Sieben Tage, sieben Nächte
Wahrscheinlich gab es in den siebziger Jahren Haushalte, in denen Mark Spitz und Nadia Comăneci nicht zu Stars für die Ewigkeit wurden, kein OlympiaWaldi im Kinderzimmer und kein Olympia-Bildband im Bücherschrank zu finden war. Aber die kannte man nicht.
Ist heutzutage die Frage »Welche Staffel?« zu hören, geht es wohl eher um »Game of Thrones« als um 4 x 400 Meter. Zwar wissen alle Bescheid über Kosten und Nutzen, korrupte Funktionäre und gedopte Russen, aber Olympia selbst steht weit hinter anderen Sportereignissen zurück. Keine Fanmeilen, kein Public Viewing, keine Panini-Bildchen.
Das ist äußerst ungerecht. Denn Olympia hat gegenüber dem sonstigen Sportbetrieb unbestreitbare Vorteile. Vor allem: kaum Fußball! Sport und Sportschau erschöpfen sich einmal nicht in erster, zweiter und dritter Liga der Männer. Die so genannte Sportart Autorennen findet erst gar nicht statt. Und entgegen seinem Ruf ist Olympia gar nicht so furchtbar teuer: Für die Transfersumme eines einzigen Fußballspielers sind locker zehn Eröffnungsveranstaltungen zu haben.

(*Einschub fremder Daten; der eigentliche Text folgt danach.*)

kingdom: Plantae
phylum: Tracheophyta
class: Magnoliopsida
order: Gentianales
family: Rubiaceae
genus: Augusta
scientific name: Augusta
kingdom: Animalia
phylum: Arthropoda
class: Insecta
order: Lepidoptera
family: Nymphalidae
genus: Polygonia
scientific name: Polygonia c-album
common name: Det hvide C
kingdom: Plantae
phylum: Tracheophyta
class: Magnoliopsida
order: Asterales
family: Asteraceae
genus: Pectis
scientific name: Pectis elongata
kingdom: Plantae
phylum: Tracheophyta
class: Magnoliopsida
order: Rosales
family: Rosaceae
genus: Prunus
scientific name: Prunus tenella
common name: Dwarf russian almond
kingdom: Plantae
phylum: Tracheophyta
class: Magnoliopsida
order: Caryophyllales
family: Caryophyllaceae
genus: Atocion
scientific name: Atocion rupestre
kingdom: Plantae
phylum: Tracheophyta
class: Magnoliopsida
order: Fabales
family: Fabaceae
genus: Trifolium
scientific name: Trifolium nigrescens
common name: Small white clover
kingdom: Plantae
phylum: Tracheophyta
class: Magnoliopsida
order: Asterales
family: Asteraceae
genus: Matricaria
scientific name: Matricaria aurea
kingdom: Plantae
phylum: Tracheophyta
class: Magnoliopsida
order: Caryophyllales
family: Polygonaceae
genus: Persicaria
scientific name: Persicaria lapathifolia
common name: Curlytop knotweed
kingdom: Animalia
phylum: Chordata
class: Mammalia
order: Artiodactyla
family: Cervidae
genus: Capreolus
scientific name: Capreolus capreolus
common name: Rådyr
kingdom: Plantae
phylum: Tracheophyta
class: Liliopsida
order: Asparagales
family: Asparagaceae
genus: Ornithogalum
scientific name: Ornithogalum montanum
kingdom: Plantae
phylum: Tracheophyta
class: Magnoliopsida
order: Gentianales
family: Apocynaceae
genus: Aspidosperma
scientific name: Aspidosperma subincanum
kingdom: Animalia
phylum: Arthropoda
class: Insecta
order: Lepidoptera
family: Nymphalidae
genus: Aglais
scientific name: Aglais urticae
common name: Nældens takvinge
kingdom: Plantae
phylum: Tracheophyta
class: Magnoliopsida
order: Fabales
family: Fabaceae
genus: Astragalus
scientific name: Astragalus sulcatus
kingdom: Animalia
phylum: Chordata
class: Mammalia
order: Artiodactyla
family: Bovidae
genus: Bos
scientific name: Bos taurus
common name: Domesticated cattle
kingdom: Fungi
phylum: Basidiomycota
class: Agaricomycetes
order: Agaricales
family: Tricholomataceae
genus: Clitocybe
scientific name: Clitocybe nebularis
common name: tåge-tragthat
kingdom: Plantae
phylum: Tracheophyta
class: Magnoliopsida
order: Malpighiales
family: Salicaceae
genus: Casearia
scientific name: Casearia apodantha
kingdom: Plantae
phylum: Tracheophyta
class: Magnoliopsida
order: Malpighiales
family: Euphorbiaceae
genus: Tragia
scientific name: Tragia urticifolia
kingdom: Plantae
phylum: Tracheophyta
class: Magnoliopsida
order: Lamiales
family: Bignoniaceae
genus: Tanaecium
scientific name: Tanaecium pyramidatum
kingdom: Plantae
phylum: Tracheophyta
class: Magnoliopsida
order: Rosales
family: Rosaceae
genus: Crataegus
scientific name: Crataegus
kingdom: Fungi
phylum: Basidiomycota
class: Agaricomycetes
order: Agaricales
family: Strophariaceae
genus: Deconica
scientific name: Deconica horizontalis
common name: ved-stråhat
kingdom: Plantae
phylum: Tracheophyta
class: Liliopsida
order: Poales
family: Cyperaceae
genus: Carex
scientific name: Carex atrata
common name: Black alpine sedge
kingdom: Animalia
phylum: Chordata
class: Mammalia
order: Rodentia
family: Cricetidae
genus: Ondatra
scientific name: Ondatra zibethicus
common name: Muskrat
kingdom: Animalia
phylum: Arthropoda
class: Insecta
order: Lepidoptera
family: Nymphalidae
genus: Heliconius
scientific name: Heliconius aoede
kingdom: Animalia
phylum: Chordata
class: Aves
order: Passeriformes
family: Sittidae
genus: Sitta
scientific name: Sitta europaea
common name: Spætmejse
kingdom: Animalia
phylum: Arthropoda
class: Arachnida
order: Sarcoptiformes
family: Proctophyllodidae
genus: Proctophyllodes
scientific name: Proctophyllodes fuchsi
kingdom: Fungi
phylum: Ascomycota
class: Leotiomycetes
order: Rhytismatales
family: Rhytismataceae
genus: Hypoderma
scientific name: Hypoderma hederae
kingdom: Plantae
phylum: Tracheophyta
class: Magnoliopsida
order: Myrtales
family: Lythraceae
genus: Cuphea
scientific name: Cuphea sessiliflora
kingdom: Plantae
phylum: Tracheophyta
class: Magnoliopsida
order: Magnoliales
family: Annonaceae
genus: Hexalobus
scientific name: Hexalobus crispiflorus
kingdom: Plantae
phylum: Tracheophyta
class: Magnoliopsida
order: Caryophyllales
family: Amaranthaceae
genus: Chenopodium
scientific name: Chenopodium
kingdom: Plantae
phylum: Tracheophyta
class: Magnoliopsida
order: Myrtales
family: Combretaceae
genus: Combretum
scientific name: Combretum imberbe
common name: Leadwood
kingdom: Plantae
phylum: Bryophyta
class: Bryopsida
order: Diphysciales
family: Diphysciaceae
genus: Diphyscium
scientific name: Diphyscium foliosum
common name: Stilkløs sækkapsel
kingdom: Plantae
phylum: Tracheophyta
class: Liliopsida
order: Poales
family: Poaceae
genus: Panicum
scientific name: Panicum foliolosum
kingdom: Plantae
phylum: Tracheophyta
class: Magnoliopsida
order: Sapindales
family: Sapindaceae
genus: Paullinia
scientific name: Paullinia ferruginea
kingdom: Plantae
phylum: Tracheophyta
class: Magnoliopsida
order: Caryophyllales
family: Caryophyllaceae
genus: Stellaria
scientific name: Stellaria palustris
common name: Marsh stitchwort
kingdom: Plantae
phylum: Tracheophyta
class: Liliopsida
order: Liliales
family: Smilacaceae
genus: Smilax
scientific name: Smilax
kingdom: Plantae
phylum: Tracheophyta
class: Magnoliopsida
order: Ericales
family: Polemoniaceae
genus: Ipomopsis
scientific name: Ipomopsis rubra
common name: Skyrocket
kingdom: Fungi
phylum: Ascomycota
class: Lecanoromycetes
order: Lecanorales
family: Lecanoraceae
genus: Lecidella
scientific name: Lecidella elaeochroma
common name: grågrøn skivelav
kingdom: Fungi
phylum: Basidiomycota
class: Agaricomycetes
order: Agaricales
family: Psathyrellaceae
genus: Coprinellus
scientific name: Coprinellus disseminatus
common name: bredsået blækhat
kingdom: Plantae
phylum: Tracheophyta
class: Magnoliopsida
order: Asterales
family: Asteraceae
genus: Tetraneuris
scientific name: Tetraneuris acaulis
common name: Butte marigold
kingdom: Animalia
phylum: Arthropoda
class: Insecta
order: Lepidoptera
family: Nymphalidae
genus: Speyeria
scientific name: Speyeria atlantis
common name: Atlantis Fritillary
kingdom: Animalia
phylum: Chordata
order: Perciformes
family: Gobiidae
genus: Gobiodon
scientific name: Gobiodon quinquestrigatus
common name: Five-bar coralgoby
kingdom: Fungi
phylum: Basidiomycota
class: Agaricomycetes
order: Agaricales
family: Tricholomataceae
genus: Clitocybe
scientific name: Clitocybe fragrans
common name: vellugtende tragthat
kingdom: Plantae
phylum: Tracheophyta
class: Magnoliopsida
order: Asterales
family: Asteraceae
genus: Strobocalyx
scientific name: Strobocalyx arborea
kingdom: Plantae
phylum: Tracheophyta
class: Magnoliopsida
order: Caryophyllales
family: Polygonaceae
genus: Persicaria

Zur besten Sendezeit können statt mäßigen Krimis, Schlagersendungen und Günther Jauch vergleichsweise sinnvolle, aus dem echten Leben gegriffene Vorgänge wie Ringen, Rudern und Hindernislauf beobachtet werden. Zum ersten Mal überhaupt sieht man Tontaubenschießen im Fernsehen oder einen kasachischen Gewichtheber vor Glück tanzen.
Längst ermöglichen es die modernen technischen Errungenschaften sogar, die eigenen Vorlieben auszuleben: Dank der angebotenen Streams kann Olympia ausschließlich aus Handball, Kunstturnen und Leichtathletik bestehen, während Boxen, Dressurreiten und Rhythmische Sportgymnastik konsequent ausgeblendet werden. Seine Heldinnen kann man sich selbst aussuchen, zum Beispiel eine griechische Luftpistolenschützin oder die RugbySpieler von den Fidschi-Inseln.
Aber ein bisschen Kritik sei doch erlaubt. Wie kann man ausgerechnet das Handballspiel Brasilien-Deutschland und den Turnmehrkampf der Frauen zur gleichen Zeit ansetzen? Warum zeigt man die deutschen Turner ausgiebig beim Verspeisen von Müsliriegeln, während potenzielle Medaillengewinner an den Geräten sind? Streams ausschließlich für Simone Biles, Usain Bolt und Michael Phelps wären sicher nicht zu viel verlangt. Nie wieder darf sich jemand das Knie auskugeln, wenn man gerade hinschaut! Dafür sollte in einer Ecke immer das olympische Schwimmbecken eingeblendet sein – so verpasst man nicht, wenn sich das Wasser von Grün nach Pink verfärbt. Das Ganze »on demand«, »to go«, »Katrin-Müller-Hohensteinfree« – und ab sofort mit mehr coolen Sportarten wie Skateboardfahren, nicht erst 2020!